ML is definitely to be played loud, the louder the better, and as he cheekily ups the sound so is the potential for a coup d'electronica. And as we come to 'Heavy Artillery', a particularly aptly named track, we feel the subsonic sounds of the foundations moving as the volume control seems to have edged much further. And suddenly the volume police pounce, and ML is all smiles, oh yes he seems to be saying, a slight accident, his hand motions downwards, yes, I imagine him saying, I'll turn it straight down, but he doesn't. And it seems to get louder... And I like it, this is it, my kind of electronica, loud, hard and you want to move to it. And yes this was his last one so he didn't give a fuck.

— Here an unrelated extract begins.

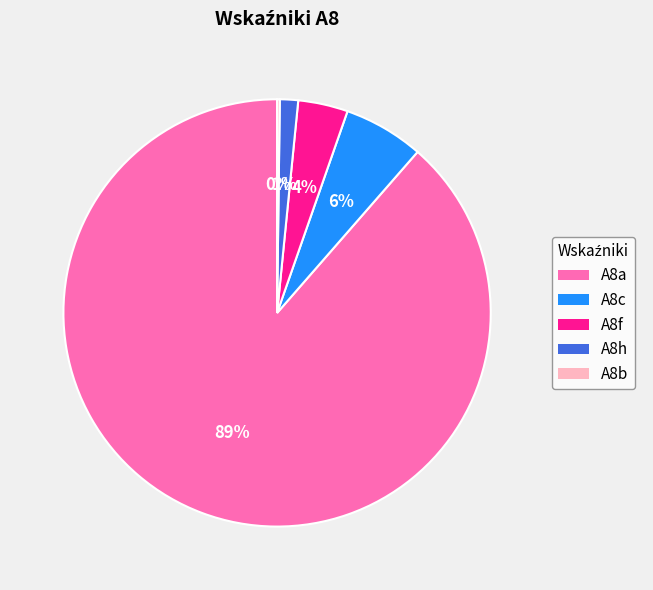

What is the largest slice in the pie chart?

A8a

After a suitably dignified Fat Cat filled pause the Windsors take to the stage. The look like a band, there are four of them which is strange for a four piece at the Sanctuary - one expects the cafe's band mutilation technique is more often successful. Although the stage was built for singer-songwriters and their bongo-player, they somehow all manage to squeeze on. And they are looking good, and I mean cool, even the bearded one, Dan Matz, who looks like a dad who had to fill in whilst one of the guitarists was ill. They tell us that they have to play quiet and apologise but there's a cheeky smile shared across the band and I for one don't believe anything Texans say (even the nice ones).
With their first number the whole audience leans forward as one to strain to hear the song which even through this adversity sounds strangely lush and beautiful. And then to our collective horror the volume police pounce. This is not making any sense at all and Jason McNeely throws down the guitar in disgust and for a nasty few seconds we think its all over. But with pained faces the volumes go down and they carry on, it seems that our American friends can still learn a few tricks from the Brits.

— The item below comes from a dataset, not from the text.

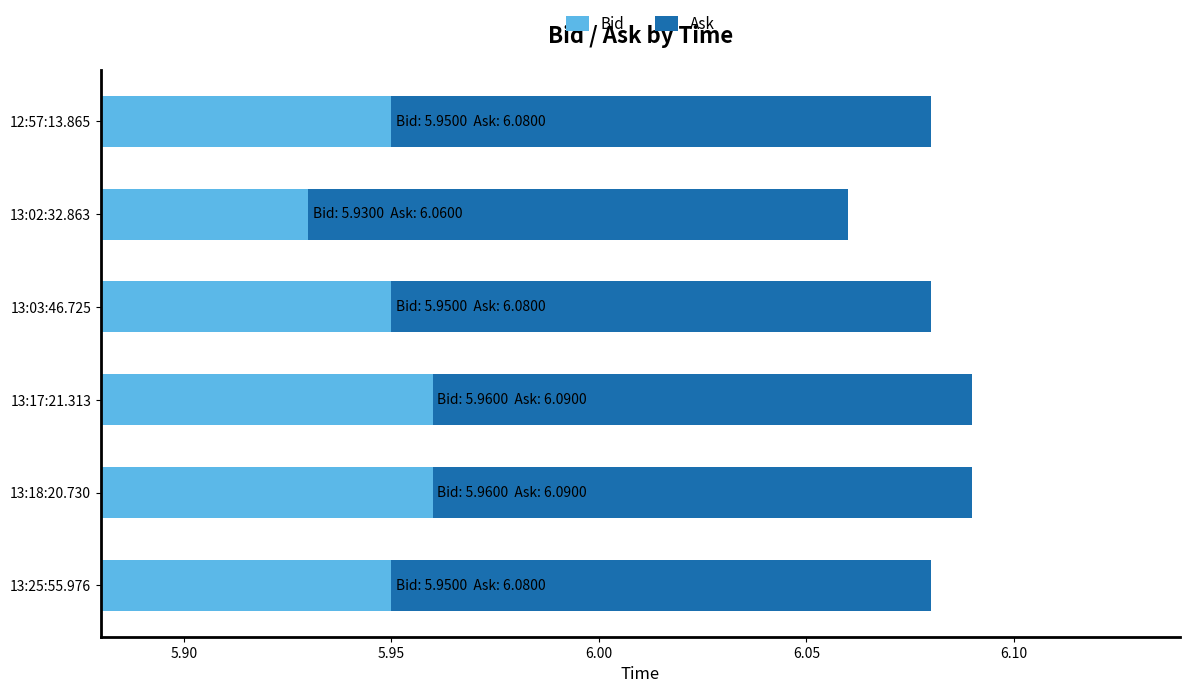

How many data points does each series have?

6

Windsor for the Derby were majestic, soaring, moving and loud. Yes LOUD. They too apply the trick of starting quiet and little by little edging that volume control up past 2, then 3, far past 5, 6, 7, 8, 9, 10 and oh yes, the big 11. It was slow, it was invisible and the volume police only caught on by the last track by which time Windsor were waking up the dead. And that was it. The band were off, the volume police were celebrating a semi-success, but they were caught off-guard by the clamour of the audience. The cries from the crowd were almost heart-breaking, they wanted more, they shouted more and they wanted louder, and then suddenly the Windsors were back on, and they promised a quiet track, despite the audience calls for it to be louder and turned up. And they did it again, the cheeky monkeys, louder and louder, and louder and LOUDER and they were fantastic, they triumphed against adversity and petty British cafe rules and they were truly fucking excellent.
To be honest its not often I leave a gig feeling like I have fought a war with the bands but tonight we were all together against the rules, against music at a volume your Dad would like, against all that is anodyne, dying and lifeless and we won. We fucking won.